**TASK TO COMPLETE**
Whenever a line in the data below includes the string "Juniors", copy it out.

Revision tracking records
◇ ◇ ◇ ◇ ◇
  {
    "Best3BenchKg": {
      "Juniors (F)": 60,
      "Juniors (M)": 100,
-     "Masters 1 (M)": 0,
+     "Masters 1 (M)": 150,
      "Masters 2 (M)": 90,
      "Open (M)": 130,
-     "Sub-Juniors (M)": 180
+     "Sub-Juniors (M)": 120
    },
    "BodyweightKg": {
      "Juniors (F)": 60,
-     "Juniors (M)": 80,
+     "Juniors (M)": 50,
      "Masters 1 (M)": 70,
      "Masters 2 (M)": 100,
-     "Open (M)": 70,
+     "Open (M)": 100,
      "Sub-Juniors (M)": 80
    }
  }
◇ ◇ ◇ ◇ ◇
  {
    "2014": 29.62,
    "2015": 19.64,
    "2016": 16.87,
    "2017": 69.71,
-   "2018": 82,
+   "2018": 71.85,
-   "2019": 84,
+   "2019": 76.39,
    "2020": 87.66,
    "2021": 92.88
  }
◇ ◇ ◇ ◇ ◇
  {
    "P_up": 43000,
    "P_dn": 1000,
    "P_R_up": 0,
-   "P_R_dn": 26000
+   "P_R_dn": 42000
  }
◇ ◇ ◇ ◇ ◇
**OUTPUT OF THE EXERCISE**
      "Juniors (F)": 60,
      "Juniors (M)": 100,
-     "Sub-Juniors (M)": 180
+     "Sub-Juniors (M)": 120
      "Juniors (F)": 60,
-     "Juniors (M)": 80,
+     "Juniors (M)": 50,
      "Sub-Juniors (M)": 80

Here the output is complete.